From 1981 through 1984 I worked at the Smithsonian Astrophysical Observatory (the Smithsonian's half of the Harvard-Smithsonian Center for Astrophysics), doing scientific programming for a group in the Optical and Infrared Astronomy Division that was studying our atmosphere's ozone layer. We gathered our data using a balloon-borne far-infrared Fourier transform spectrometer, and I wrote or rewrote all the programs that we used for analyzing the data.

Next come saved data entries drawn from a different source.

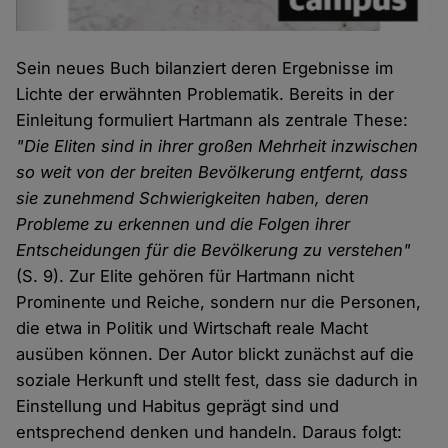
Sein neues Buch bilanziert deren Ergebnisse im
Lichte der erwähnten Problematik. Bereits in der
Einleitung formuliert Hartmann als zentrale These:
"Die Eliten sind in ihrer großen Mehrheit inzwischen
so weit von der breiten Bevölkerung entfernt, dass
sie zunehmend Schwierigkeiten haben, deren
Probleme zu erkennen und die Folgen ihrer
Entscheidungen für die Bevölkerung zu verstehen"
(S. 9). Zur Elite gehören für Hartmann nicht
Prominente und Reiche, sondern nur die Personen,
die etwa in Politik und Wirtschaft reale Macht
ausüben können. Der Autor blickt zunächst auf die
soziale Herkunft und stellt fest, dass sie dadurch in
Einstellung und Habitus geprägt sind und
entsprechend denken und handeln. Daraus folgt: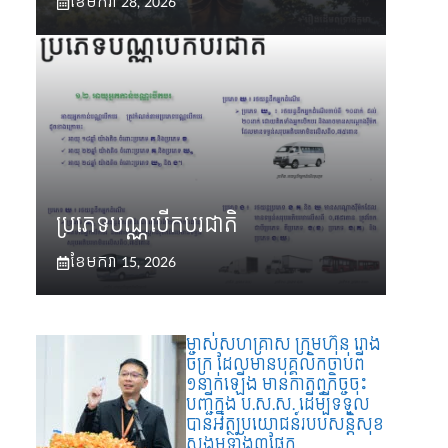
ខែ​មករា 28, 2026
ប្រភេទបណ្ណបើកបរជាតិ
ខែ​មករា 15, 2026
ម្ចាស់សហគ្រាស ក្រុមហ៊ុន រោង
ចក្រ ដែលមានបុគ្គលិកចាប់ពី
១នាក់ឡើង មានកាតព្វកិច្ចចុះ
បញ្ជីក្នុង ប.ស.ស. ដើម្បីទទួល
បានអត្ថប្រយោជន៍របបសន្តិសុខ
សង្គមទាំង៣ផ្នែក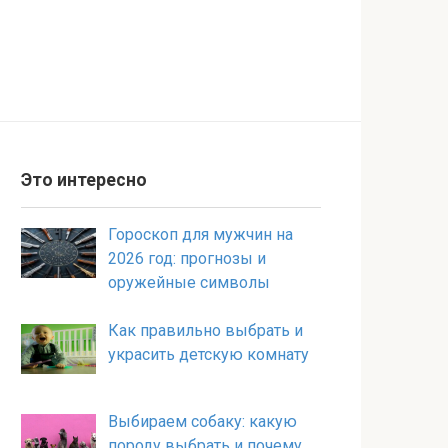
Это интересно
Гороскоп для мужчин на
2026 год: прогнозы и
оружейные символы
Как правильно выбрать и
украсить детскую комнату
Выбираем собаку: какую
породу выбрать и почему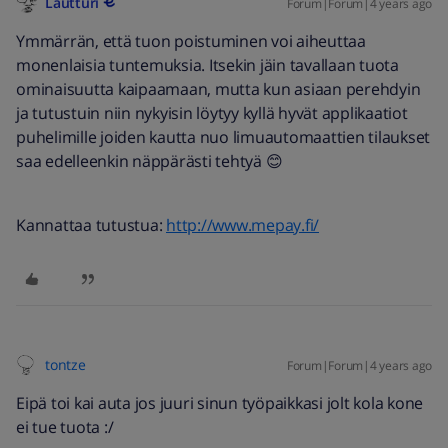
Lautturi
Forum|Forum|4 years ago
Ymmärrän, että tuon poistuminen voi aiheuttaa
monenlaisia tuntemuksia. Itsekin jäin tavallaan tuota
ominaisuutta kaipaamaan, mutta kun asiaan perehdyin
ja tutustuin niin nykyisin löytyy kyllä hyvät applikaatiot
puhelimille joiden kautta nuo limuautomaattien tilaukset
saa edelleenkin näppärästi tehtyä 😊
Kannattaa tutustua:
http://www.mepay.fi/
tontze
Forum|Forum|4 years ago
Eipä toi kai auta jos juuri sinun työpaikkasi jolt kola kone
ei tue tuota :/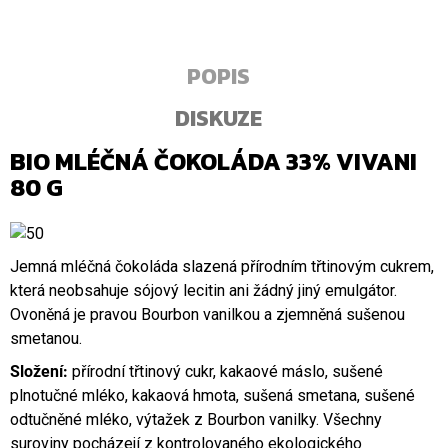
POPIS
DISKUZE
BIO MLÉČNÁ ČOKOLÁDA 33% VIVANI
80 G
Jemná mléčná čokoláda slazená přírodním třtinovým cukrem,
která neobsahuje sójový lecitin ani žádný jiný emulgátor.
Ovoněná je pravou Bourbon vanilkou a zjemněná sušenou
smetanou.
Složení:
přírodní třtinový cukr, kakaové máslo, sušené
plnotučné mléko, kakaová hmota, sušená smetana, sušené
odtučněné mléko, výtažek z Bourbon vanilky. Všechny
suroviny pocházejí z kontrolovaného ekologického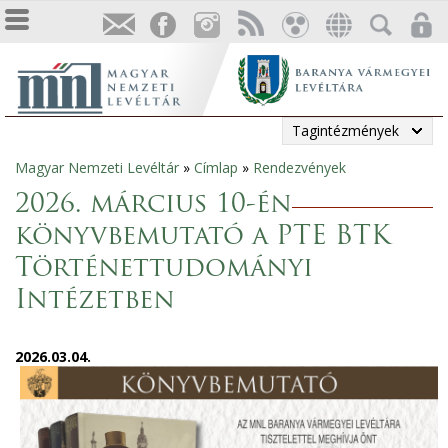
Tagintézmények
Magyar Nemzeti Levéltár
»
Címlap
»
Rendezvények
Jelenlegi
2026. március 10-én
hely
könyvbemutató a PTE BTK
Történettudományi
Intézetben
2026.03.04.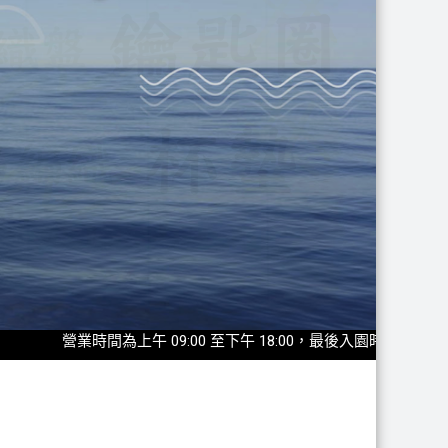
營業時間為上午 09:00 至下午 18:00，最後入園時間為17:30◎2025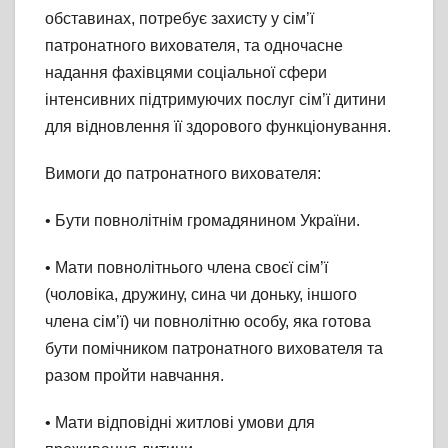
обставинах, потребує захисту у сім’ї
патронатного вихователя, та одночасне
надання фахівцями соціальної сфери
інтенсивних підтримуючих послуг сім’ї дитини
для відновлення її здорового функціонування.
Вимоги до патронатного вихователя:
• Бути повнолітнім громадянином України.
• Мати повнолітнього члена своєї сім’ї
(чоловіка, дружину, сина чи доньку, іншого
члена сім’ї) чи повнолітню особу, яка готова
бути помічником патронатного вихователя та
разом пройти навчання.
• Мати відповідні житлові умови для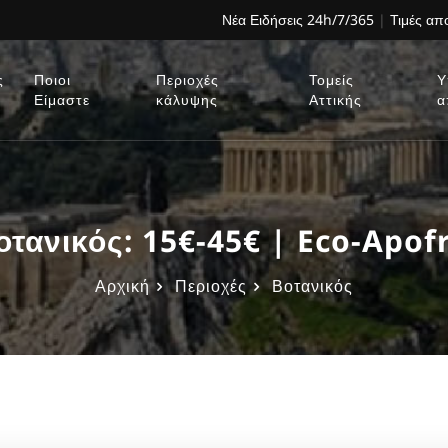
Νέα Ειδήσεις 24h/7/365
|
Τιμές α
ς
Ποιοι
Περιοχές
Τομείς
Υ
Είμαστε
κάλυψης
Αττικής
α
ανικός: 15€-45€ | Eco-Apofr
Αρχική
Περιοχές
Βοτανικός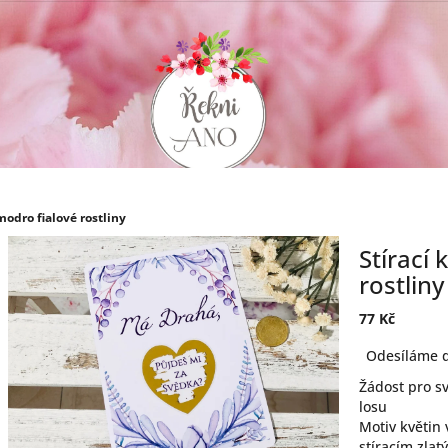
 modro fialové rostliny
Stírací
rostliny
77 Kč
Měrná
Odesíláme d
cena:
Žádost pro sv
losu
Motiv květin 
stíracím zla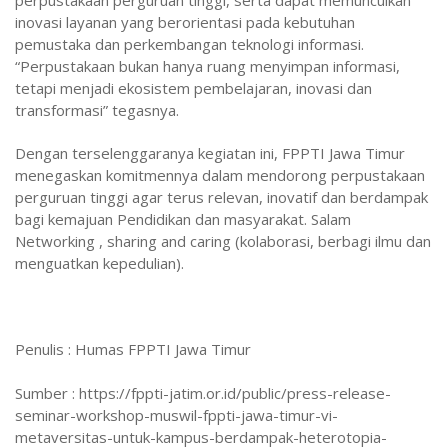
inovasi layanan yang berorientasi pada kebutuhan
pemustaka dan perkembangan teknologi informasi.
“Perpustakaan bukan hanya ruang menyimpan informasi,
tetapi menjadi ekosistem pembelajaran, inovasi dan
transformasi” tegasnya.
Dengan terselenggaranya kegiatan ini, FPPTI Jawa Timur
menegaskan komitmennya dalam mendorong perpustakaan
perguruan tinggi agar terus relevan, inovatif dan berdampak
bagi kemajuan Pendidikan dan masyarakat. Salam
Networking , sharing and caring (kolaborasi, berbagi ilmu dan
menguatkan kepedulian).
Penulis : Humas FPPTI Jawa Timur
Sumber : https://fppti-jatim.or.id/public/press-release-
seminar-workshop-muswil-fppti-jawa-timur-vi-
metaversitas-untuk-kampus-berdampak-heterotopia-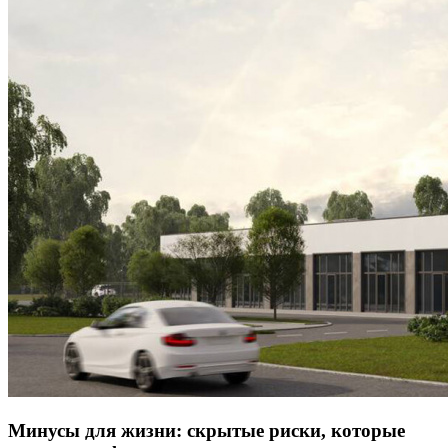
Минусы для жизни: скрытые риски, которые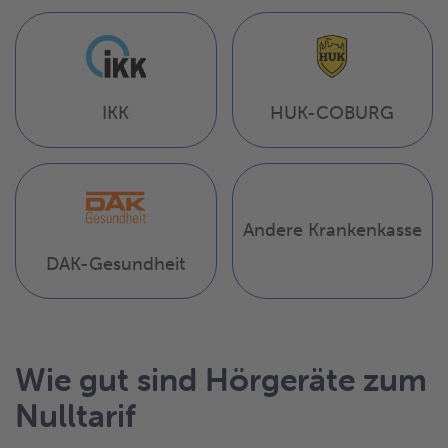
IKK
HUK-COBURG
Andere Krankenkasse
DAK-Gesundheit
Wie gut sind Hörgeräte zum
Nulltarif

Later, from 1991 to 1993, I was back at the SAO part-time, in the Atomic and Molecular Physics Division, working on software for analyzing data from the Global Ozone Monitoring Experiment (GOME) on the European Space Agency's ERS-2 satellite. (The careful reader will note the strange fate that led me to spend years working at a “Center for Astrophysics” on projects that had nothing to do with astronomy.)

Systems programming

From 1985 through 1987 I constituted the entire systems programming and systems management staff at Brandeis University's computer center. I used to know quite a lot about the VAX/VMS operating system from the Digital Equipment Corporation (now part of Hewlett-Packard), most of which I learned in this job and during my earlier years at the SAO. My principal achievement in this position was the creation of the Bialik Poetry Server, which distributed poetry over the Bitnet (still a hot thing at the time). It ran from 1986 through 1995, at which time new management decided not to bother with it. (If you are seeking a similar service today, try Poetry Daily or the Poem of the Day from Carcanet Press.)

Women Writers Project

From 1995 through 1997 I worked part-time at the Women Writers Project at Brown University. Among other things, I participated in the WWP's project to create an electronic library on the World Wide Web of texts in English by women of the Renaissance, work funded by a grant from the Andrew W. Mellon Foundation.

Electronic publishing

From 1995 through 1998 I worked in electronic-publishing consulting with Texterity Inc., which specialized at the time in SGML-based editorial and production systems.